What is required
Transcribe the text of every entry below line for line, keeping the wording and line breaks unchanged, and leave out the pictures.

Extracted material
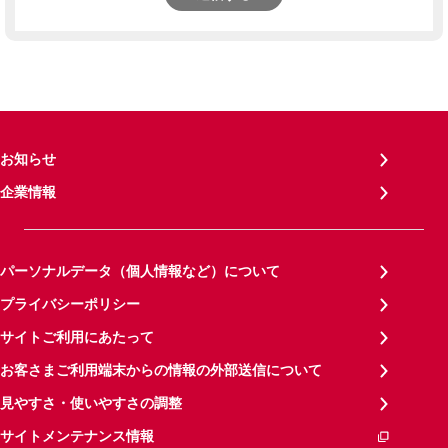
お知らせ
企業情報
パーソナルデータ（個人情報など）について
プライバシーポリシー
サイトご利用にあたって
お客さまご利用端末からの情報の外部送信について
見やすさ・使いやすさの調整
サイトメンテナンス情報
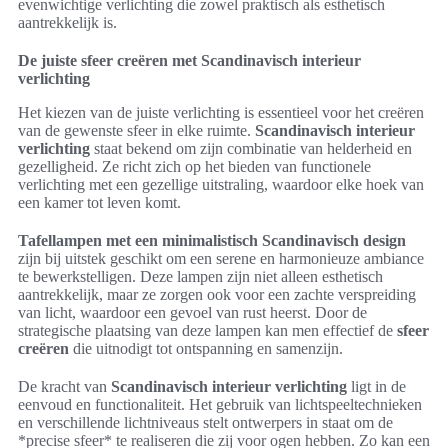
evenwichtige verlichting die zowel praktisch als esthetisch
aantrekkelijk is.
De juiste sfeer creëren met Scandinavisch interieur
verlichting
Het kiezen van de juiste verlichting is essentieel voor het creëren
van de gewenste sfeer in elke ruimte.
Scandinavisch interieur
verlichting
staat bekend om zijn combinatie van helderheid en
gezelligheid. Ze richt zich op het bieden van functionele
verlichting met een gezellige uitstraling, waardoor elke hoek van
een kamer tot leven komt.
Tafellampen met een minimalistisch Scandinavisch design
zijn bij uitstek geschikt om een serene en harmonieuze ambiance
te bewerkstelligen. Deze lampen zijn niet alleen esthetisch
aantrekkelijk, maar ze zorgen ook voor een zachte verspreiding
van licht, waardoor een gevoel van rust heerst. Door de
strategische plaatsing van deze lampen kan men effectief de
sfeer
creëren
die uitnodigt tot ontspanning en samenzijn.
De kracht van
Scandinavisch interieur verlichting
ligt in de
eenvoud en functionaliteit. Het gebruik van lichtspeeltechnieken
en verschillende lichtniveaus stelt ontwerpers in staat om de
*precise sfeer* te realiseren die zij voor ogen hebben. Zo kan een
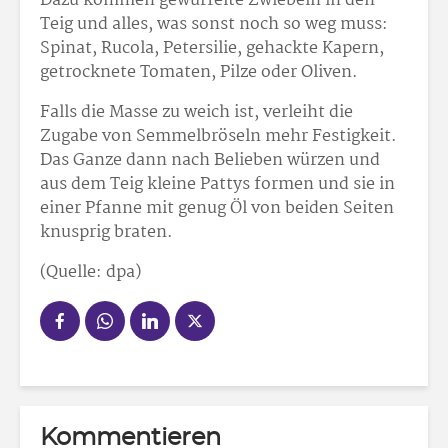
Dazu kommen gewürfelte Zwiebeln in den
Teig und alles, was sonst noch so weg muss:
Spinat, Rucola, Petersilie, gehackte Kapern,
getrocknete Tomaten, Pilze oder Oliven.
Falls die Masse zu weich ist, verleiht die
Zugabe von Semmelbröseln mehr Festigkeit.
Das Ganze dann nach Belieben würzen und
aus dem Teig kleine Pattys formen und sie in
einer Pfanne mit genug Öl von beiden Seiten
knusprig braten.
(Quelle: dpa)
Kommentieren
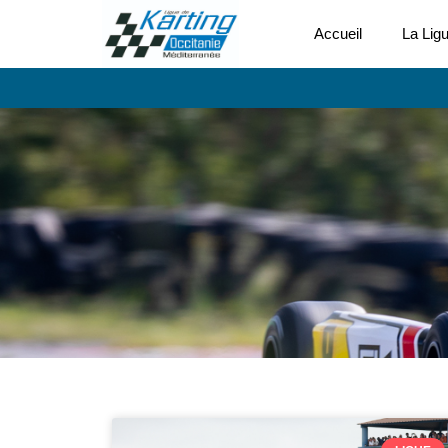
Accueil
La Lig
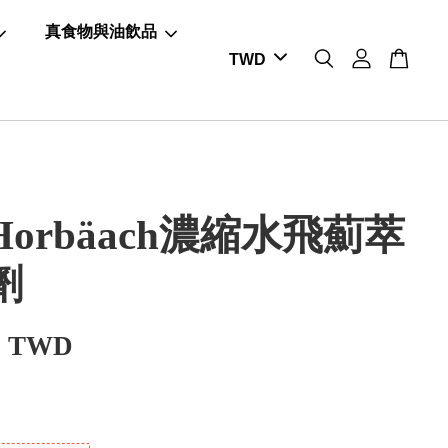
真食物與油飲品
orbäach濃縮水飛薊萃
劑
0 TWD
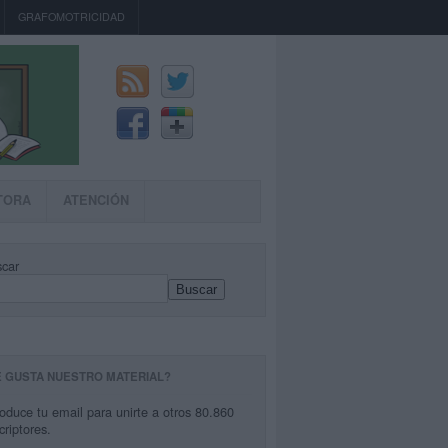
GRAFOMOTRICIDAD
TORA
ATENCIÓN
car
Buscar
E GUSTA NUESTRO MATERIAL?
roduce tu email para unirte a otros 80.860
criptores.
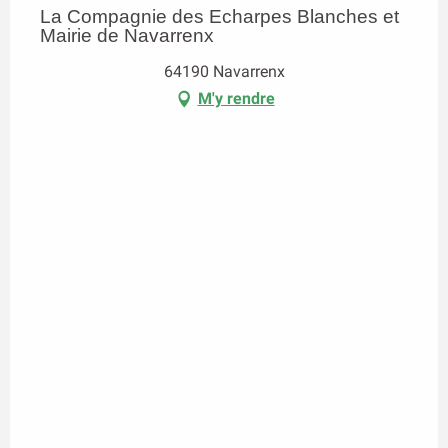
La Compagnie des Echarpes Blanches et
Mairie de Navarrenx
64190 Navarrenx
M'y rendre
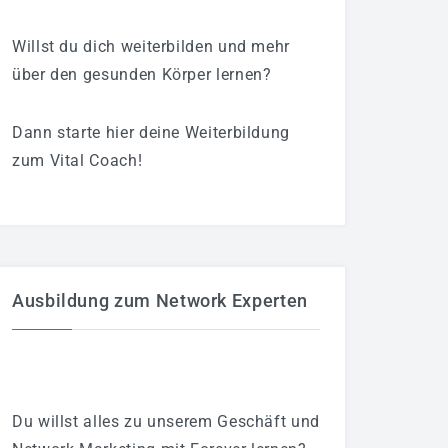
Willst du dich weiterbilden und mehr
über den gesunden Körper lernen?
Dann starte hier deine Weiterbildung
zum Vital Coach!
Ausbildung zum Network Experten
Du willst alles zu unserem Geschäft und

Exercise solution
お知らせ
企業情報
パーソナルデータ（個人情報など）について
プライバシーポリシー
サイトご利用にあたって
お客さまご利用端末からの情報の外部送信について
見やすさ・使いやすさの調整
サイトメンテナンス情報
evenwichtige verlichting die zowel praktisch als esthetisch
aantrekkelijk is.
De juiste sfeer creëren met Scandinavisch interieur
verlichting
Het kiezen van de juiste verlichting is essentieel voor het creëren
van de gewenste sfeer in elke ruimte.
Scandinavisch interieur
verlichting
staat bekend om zijn combinatie van helderheid en
gezelligheid. Ze richt zich op het bieden van functionele
verlichting met een gezellige uitstraling, waardoor elke hoek van
een kamer tot leven komt.
Tafellampen met een minimalistisch Scandinavisch design
zijn bij uitstek geschikt om een serene en harmonieuze ambiance
te bewerkstelligen. Deze lampen zijn niet alleen esthetisch
aantrekkelijk, maar ze zorgen ook voor een zachte verspreiding
van licht, waardoor een gevoel van rust heerst. Door de
strategische plaatsing van deze lampen kan men effectief de
sfeer
creëren
die uitnodigt tot ontspanning en samenzijn.
De kracht van
Scandinavisch interieur verlichting
ligt in de
eenvoud en functionaliteit. Het gebruik van lichtspeeltechnieken
en verschillende lichtniveaus stelt ontwerpers in staat om de
*precise sfeer* te realiseren die zij voor ogen hebben. Zo kan een
Dazu kommen gewürfelte Zwiebeln in den
Teig und alles, was sonst noch so weg muss:
Spinat, Rucola, Petersilie, gehackte Kapern,
getrocknete Tomaten, Pilze oder Oliven.
Falls die Masse zu weich ist, verleiht die
Zugabe von Semmelbröseln mehr Festigkeit.
Das Ganze dann nach Belieben würzen und
aus dem Teig kleine Pattys formen und sie in
einer Pfanne mit genug Öl von beiden Seiten
knusprig braten.
(Quelle: dpa)
Kommentieren
Accueil
La Lig
真食物與油飲品
orbäach濃縮水飛薊萃
劑
0 TWD
GRAFOMOTRICIDAD
TORA
ATENCIÓN
car
Buscar
E GUSTA NUESTRO MATERIAL?
roduce tu email para unirte a otros 80.860
criptores.
La Compagnie des Echarpes Blanches et
Mairie de Navarrenx
64190 Navarrenx
M'y rendre
Willst du dich weiterbilden und mehr
über den gesunden Körper lernen?
Dann starte hier deine Weiterbildung
zum Vital Coach!
Ausbildung zum Network Experten
Du willst alles zu unserem Geschäft und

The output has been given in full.